50% Rule – If the taxpayer meets the two tests above and also uses their home computer more than 50% in their work, they can claim an accelerated depreciation deduction and can utilize the Section 179 deduction to write off the computer in the year of purchase. On the other hand, if they do not use the home computer more than 50% in their work, they must depreciate the computer using the straight-line method and cannot take a Section 179 expense deduction.
Computer used in home office – The 50% rule does not apply to the taxpayer’s computer if part of the taxpayer’s home is treated as a regular business establishment and the taxpayer uses the computer exclusively in that part of the home.

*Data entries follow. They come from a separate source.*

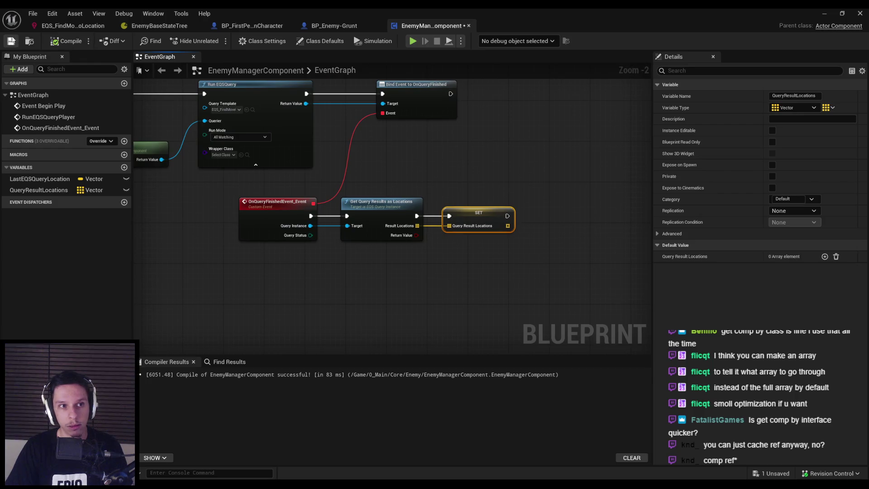
{"action": "mouse_move", "coordinate": [471, 215]}
{"action": "left_mouse_down"}
{"action": "mouse_move", "coordinate": [528, 262]}
{"action": "mouse_move", "coordinate": [523, 235]}
{"action": "mouse_move", "coordinate": [523, 251]}
{"action": "left_mouse_up"}
{"action": "key", "text": "ctrl+s"}
{"action": "left_click", "coordinate": [522, 251]}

Nonemployee use of a home computer – A taxpayer can deduct depreciation on the home computer to the extent it is used to produce income (for example, managing investments that produce taxable income). However, the time the computer is used to manage investments does not count as business-use time for purposes of the 50% rule and the determination of the depreciation method.
Reporting and Recordkeeping – The IRS requires that you maintain records to prove your percentage of business use. The actual deduction is claimed on Schedule A under “Job Expenses and Certain Miscellaneous Deductions.” The deductions in this category must be reduced by 2% of adjusted gross income.